19ème dimanche du Temps Ordinaire – Année B (Jn 6, 41-51)

Dans l’Évangile de ce jour, des hommes s’opposent à la Parole de Jésus : « je suis le pain descendu du ciel » car ils connaissent sa famille : Jésus est le fils de gens qu’ils connaissent.

Jésus leur répond : « Ne murmurez pas entre vous » (ne récriminez pas entre vous) ; c’est-à-dire réfléchissez autrement sur moi, entrez dans une autre manière de voir et de penser.

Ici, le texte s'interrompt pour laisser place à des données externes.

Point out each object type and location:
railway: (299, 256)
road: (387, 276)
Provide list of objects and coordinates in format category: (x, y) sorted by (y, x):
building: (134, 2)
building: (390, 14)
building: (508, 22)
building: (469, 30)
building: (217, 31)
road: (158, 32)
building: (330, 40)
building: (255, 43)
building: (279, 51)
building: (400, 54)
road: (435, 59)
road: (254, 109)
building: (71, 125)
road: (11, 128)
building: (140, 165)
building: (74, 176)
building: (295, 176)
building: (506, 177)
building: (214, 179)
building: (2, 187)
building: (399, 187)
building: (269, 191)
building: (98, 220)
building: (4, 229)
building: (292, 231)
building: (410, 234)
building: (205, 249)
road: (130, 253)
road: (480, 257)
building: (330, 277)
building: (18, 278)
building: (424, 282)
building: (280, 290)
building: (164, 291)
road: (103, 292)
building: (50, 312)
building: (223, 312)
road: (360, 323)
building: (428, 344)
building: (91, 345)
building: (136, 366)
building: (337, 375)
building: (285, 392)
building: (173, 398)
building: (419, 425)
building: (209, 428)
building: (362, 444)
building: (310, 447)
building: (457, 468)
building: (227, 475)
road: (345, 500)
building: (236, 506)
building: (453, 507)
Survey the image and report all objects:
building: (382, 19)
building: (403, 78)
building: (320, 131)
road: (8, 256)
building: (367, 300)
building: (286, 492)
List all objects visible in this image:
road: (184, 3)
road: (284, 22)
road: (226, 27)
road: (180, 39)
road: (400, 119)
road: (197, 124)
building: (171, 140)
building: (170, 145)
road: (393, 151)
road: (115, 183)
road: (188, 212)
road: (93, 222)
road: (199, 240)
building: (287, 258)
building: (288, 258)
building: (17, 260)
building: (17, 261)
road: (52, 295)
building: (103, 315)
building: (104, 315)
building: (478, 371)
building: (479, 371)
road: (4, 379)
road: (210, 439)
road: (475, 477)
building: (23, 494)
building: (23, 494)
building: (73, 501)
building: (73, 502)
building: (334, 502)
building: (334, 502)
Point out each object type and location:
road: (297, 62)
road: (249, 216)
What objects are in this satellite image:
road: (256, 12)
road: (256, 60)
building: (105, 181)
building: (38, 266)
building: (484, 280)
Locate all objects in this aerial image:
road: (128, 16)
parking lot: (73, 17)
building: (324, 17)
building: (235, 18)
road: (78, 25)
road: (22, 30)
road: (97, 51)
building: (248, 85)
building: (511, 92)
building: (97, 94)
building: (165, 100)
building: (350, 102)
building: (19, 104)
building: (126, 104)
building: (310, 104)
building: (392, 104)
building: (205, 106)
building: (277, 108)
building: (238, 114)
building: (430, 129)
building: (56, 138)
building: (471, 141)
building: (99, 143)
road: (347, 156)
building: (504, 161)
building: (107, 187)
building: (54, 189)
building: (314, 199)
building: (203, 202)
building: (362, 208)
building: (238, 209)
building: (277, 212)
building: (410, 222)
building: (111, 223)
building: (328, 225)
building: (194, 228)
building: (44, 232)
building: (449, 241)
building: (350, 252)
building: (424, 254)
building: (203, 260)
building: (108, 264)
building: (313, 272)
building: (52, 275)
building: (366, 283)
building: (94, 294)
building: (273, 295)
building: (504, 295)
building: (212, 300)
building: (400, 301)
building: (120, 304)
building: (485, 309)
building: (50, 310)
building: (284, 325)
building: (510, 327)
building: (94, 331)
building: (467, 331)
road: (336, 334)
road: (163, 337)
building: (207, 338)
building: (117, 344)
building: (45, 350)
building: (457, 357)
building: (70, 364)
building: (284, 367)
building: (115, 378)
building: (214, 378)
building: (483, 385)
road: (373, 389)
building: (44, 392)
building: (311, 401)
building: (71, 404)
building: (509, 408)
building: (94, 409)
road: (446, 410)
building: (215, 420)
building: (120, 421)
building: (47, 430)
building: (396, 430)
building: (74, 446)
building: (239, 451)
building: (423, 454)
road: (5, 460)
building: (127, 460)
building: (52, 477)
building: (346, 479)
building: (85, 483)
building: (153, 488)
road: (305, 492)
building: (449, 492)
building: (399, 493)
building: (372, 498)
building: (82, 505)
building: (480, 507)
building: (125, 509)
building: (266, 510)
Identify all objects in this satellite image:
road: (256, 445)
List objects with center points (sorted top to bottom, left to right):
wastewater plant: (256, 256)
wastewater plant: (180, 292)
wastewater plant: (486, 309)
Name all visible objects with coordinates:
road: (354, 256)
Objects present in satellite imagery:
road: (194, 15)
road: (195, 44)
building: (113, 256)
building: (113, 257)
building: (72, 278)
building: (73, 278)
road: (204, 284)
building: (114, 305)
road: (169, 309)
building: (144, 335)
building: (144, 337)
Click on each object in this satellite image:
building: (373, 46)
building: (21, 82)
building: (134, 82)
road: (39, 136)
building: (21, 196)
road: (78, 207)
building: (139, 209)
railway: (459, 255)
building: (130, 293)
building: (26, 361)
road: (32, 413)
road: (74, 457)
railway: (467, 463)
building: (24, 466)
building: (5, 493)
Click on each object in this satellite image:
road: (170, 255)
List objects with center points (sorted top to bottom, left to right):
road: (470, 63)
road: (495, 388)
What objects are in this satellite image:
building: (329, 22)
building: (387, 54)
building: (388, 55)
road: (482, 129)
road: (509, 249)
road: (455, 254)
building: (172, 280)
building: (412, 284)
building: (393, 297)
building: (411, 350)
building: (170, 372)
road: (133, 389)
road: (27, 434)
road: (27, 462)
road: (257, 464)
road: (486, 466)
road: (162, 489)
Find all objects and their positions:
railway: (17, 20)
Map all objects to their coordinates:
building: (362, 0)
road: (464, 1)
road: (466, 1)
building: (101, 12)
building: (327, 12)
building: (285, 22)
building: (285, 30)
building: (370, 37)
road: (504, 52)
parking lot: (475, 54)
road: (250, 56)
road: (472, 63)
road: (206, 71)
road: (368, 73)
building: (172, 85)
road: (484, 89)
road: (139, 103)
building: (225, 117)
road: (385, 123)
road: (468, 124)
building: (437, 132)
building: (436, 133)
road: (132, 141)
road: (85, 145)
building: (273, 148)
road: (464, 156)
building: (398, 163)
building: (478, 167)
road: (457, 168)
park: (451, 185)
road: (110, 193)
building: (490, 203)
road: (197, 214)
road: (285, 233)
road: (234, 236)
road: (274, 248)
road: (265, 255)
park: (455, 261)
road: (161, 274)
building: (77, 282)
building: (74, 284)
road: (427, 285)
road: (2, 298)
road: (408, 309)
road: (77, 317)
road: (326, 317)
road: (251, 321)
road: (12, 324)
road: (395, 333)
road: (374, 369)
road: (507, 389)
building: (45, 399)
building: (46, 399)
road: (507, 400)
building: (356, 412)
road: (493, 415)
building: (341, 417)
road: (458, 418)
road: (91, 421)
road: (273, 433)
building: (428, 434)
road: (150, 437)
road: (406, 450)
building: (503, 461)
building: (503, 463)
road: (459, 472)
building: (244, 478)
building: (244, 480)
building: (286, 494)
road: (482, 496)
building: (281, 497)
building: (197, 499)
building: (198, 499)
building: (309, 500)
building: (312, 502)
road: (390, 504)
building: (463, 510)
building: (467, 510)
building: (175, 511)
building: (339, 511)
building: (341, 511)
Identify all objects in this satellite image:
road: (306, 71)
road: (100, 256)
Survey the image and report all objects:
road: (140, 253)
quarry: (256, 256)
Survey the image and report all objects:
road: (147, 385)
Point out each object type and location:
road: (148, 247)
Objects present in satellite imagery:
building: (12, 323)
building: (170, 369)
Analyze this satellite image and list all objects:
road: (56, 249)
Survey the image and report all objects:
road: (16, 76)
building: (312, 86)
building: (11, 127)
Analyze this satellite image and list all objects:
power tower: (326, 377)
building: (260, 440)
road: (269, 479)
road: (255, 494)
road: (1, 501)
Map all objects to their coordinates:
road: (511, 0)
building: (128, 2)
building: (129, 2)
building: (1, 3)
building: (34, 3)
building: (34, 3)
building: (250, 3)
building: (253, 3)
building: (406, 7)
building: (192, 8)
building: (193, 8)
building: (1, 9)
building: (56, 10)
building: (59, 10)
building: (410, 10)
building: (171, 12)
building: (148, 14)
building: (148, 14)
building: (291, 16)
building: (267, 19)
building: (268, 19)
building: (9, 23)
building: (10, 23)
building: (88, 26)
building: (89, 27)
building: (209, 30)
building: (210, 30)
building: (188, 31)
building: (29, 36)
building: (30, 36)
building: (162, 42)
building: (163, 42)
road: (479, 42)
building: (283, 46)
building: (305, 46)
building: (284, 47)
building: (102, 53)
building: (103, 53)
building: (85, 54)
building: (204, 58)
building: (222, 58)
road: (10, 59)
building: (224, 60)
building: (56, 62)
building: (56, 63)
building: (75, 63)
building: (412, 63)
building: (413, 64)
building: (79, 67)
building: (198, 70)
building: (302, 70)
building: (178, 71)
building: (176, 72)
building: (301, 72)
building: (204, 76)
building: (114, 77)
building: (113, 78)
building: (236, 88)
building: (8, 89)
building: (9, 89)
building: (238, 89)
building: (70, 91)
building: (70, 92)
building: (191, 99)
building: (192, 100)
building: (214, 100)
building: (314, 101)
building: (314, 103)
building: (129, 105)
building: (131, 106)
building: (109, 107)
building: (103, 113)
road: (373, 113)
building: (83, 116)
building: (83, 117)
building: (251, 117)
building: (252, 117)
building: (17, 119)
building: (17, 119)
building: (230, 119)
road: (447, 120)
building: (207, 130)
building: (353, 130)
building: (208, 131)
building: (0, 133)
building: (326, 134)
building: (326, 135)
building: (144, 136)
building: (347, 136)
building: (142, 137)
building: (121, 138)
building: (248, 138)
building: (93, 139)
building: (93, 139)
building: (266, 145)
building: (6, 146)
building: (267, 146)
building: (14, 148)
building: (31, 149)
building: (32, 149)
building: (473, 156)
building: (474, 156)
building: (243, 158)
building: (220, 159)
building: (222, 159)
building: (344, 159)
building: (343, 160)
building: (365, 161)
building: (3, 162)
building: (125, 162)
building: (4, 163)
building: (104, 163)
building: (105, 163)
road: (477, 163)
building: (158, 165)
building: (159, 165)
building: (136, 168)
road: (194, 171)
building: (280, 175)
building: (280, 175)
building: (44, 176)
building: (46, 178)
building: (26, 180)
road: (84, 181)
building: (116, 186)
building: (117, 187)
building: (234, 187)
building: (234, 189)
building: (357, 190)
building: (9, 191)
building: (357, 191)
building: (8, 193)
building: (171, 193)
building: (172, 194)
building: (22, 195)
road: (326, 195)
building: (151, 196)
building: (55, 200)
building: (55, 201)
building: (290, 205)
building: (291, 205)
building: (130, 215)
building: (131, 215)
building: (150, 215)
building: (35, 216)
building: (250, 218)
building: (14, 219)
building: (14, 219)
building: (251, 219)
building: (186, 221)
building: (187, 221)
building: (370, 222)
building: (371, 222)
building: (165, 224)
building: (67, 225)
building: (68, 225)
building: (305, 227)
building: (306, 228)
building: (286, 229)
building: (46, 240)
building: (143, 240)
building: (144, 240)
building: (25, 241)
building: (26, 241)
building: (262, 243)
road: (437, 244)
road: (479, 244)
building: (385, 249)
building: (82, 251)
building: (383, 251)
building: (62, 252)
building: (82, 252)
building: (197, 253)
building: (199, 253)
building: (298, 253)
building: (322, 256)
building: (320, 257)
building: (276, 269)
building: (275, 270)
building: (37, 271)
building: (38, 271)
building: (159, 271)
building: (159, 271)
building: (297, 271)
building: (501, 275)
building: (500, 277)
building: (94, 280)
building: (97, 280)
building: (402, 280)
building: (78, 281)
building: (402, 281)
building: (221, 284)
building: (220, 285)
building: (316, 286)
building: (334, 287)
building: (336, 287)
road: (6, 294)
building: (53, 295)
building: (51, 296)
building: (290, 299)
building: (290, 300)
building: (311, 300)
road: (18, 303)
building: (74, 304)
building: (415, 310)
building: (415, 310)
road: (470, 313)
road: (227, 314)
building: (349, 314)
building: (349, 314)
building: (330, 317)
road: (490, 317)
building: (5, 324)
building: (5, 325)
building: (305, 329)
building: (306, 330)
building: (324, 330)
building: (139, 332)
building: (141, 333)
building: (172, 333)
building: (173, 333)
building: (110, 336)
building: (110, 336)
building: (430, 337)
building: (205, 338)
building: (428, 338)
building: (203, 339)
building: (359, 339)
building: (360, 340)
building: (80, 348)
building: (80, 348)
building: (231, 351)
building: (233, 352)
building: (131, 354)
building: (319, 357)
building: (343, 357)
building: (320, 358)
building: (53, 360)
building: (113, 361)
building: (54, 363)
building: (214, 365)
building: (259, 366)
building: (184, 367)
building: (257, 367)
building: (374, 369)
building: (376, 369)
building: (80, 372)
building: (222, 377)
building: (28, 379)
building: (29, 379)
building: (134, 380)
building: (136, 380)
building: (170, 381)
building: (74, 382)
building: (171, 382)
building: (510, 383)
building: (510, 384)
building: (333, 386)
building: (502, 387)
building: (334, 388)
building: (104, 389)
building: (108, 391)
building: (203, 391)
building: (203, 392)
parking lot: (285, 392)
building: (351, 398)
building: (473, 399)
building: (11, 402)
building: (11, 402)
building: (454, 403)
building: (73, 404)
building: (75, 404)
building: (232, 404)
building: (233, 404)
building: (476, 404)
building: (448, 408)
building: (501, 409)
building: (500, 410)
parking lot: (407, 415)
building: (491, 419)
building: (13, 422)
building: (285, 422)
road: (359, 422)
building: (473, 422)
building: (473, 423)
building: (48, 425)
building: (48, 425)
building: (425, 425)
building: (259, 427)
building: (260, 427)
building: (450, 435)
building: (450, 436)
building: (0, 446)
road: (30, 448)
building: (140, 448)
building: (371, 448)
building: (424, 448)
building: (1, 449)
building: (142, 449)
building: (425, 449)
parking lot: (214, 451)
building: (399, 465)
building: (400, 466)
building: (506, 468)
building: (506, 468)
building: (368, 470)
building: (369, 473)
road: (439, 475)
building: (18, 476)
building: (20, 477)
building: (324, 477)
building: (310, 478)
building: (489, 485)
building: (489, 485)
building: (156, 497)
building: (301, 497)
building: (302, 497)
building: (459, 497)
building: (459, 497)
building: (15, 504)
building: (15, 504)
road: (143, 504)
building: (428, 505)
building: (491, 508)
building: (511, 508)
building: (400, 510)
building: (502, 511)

La connaissance de Jésus, la compréhension de son mystère ne se donne pas à voir de l’extérieur, par le raisonnement et par des pensées trop humaines, elle est dit-il « un don du Père ».

À la pure réflexion théorique des hommes, Jésus oppose la prise au sérieux de l’expérience pratique du don.

Pour expliquer ce don, Jésus prend l’image du pain et il s’identifie au pain.

Parce que, pour Jésus, le pain qui se partage et qui se donne aux hommes, le pain déposé sur la table sans même y penser, le pain qui fait partie du quotidien tellement qu’on l’oublie lorsqu’il est là, mais qui fait que lorsqu’il vient à manquer, l’on ne sait plus comment faire pour manger, ce pain-là, illustre à merveille ce qu’est Dieu dans nos vies et ce qu’il est en soi.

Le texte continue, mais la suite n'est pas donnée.